(Saved data entries)

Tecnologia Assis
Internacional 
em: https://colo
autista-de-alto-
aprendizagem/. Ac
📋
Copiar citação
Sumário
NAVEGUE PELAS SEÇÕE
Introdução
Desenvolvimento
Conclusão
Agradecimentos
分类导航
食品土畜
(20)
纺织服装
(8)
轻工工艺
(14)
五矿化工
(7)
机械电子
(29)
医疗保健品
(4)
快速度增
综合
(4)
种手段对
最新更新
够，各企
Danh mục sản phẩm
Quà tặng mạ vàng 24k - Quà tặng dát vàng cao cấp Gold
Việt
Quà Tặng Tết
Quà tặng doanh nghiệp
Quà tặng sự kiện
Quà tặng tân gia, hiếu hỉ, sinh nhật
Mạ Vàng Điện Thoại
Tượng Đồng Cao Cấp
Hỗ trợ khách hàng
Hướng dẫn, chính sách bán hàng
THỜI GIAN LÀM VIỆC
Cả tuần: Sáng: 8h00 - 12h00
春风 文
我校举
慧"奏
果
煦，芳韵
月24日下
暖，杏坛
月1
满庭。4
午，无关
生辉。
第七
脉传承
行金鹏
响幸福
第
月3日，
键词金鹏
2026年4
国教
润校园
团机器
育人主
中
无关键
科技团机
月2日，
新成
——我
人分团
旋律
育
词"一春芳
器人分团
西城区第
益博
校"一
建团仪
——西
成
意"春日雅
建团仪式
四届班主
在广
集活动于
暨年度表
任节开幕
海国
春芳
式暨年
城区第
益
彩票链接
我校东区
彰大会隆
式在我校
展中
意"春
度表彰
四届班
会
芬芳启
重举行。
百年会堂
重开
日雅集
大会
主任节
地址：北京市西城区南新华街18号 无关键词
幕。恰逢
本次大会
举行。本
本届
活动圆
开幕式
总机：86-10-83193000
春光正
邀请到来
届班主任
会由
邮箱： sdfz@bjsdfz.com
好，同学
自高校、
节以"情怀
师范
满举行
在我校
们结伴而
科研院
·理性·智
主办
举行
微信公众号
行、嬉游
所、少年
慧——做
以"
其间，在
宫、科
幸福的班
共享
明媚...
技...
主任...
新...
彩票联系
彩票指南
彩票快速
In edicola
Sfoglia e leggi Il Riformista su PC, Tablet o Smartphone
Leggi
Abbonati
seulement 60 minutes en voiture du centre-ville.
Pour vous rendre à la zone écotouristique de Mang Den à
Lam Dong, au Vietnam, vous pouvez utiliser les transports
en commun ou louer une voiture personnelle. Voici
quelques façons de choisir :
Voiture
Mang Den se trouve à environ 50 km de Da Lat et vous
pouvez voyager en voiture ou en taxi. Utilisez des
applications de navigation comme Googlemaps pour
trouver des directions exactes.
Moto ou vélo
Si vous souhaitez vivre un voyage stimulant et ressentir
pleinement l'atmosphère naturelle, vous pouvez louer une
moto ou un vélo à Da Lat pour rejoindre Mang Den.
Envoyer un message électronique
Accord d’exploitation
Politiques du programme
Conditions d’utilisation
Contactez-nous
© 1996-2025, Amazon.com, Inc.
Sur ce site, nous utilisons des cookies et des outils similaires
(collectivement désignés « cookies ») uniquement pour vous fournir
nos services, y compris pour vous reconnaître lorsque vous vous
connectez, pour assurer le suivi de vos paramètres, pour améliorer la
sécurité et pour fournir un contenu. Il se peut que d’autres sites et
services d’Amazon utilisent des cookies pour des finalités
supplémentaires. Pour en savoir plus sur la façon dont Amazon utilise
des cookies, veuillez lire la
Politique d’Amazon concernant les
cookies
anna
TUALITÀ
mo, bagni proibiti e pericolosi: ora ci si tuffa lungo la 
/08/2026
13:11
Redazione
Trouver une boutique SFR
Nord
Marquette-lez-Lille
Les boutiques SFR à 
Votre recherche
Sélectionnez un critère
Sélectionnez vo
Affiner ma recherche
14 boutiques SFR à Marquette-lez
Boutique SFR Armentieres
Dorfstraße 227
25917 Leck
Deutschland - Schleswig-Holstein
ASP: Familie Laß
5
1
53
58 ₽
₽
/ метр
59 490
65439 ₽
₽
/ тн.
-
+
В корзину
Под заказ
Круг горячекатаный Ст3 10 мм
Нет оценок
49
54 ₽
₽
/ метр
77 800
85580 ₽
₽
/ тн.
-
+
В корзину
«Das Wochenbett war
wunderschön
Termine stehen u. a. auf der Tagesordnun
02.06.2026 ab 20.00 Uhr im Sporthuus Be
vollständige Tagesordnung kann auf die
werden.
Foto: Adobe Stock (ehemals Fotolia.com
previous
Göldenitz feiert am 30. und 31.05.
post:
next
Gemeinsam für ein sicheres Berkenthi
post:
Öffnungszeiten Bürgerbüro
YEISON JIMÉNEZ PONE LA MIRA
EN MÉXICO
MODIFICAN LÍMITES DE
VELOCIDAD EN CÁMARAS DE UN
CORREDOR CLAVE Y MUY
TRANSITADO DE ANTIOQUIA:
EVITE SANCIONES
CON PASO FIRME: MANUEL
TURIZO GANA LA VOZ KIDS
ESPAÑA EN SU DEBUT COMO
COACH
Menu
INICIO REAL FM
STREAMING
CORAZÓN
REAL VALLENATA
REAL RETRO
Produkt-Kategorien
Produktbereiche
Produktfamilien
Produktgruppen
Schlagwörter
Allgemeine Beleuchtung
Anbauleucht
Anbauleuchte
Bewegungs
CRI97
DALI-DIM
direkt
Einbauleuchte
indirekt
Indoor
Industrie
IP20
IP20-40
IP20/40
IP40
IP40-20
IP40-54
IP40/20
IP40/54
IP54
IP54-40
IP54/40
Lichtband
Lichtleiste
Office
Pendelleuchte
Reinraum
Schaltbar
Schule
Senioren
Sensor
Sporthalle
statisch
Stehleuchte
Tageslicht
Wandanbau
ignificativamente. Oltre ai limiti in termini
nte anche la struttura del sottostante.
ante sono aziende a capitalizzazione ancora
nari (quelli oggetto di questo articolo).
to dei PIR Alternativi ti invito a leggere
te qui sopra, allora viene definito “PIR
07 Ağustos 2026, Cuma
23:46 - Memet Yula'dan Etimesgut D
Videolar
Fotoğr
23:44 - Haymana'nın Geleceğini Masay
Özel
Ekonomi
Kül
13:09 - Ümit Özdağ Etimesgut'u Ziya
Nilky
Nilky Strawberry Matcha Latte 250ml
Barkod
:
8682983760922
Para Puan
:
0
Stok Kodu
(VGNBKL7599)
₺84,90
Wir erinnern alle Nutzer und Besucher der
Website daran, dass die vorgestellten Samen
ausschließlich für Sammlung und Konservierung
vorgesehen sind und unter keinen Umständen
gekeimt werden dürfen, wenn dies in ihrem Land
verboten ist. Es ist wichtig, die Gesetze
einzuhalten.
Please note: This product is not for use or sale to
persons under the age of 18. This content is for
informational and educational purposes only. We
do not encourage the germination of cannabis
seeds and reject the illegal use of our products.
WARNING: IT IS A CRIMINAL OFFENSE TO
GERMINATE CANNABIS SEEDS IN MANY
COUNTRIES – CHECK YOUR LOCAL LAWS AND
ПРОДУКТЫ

**WHAT YOU SHOULD DO**
Which lines of the records above contain the word "This"? Show each of them.

**OUTPUT OF THE EXERCISE**
Please note: This product is not for use or sale to
persons under the age of 18. This content is for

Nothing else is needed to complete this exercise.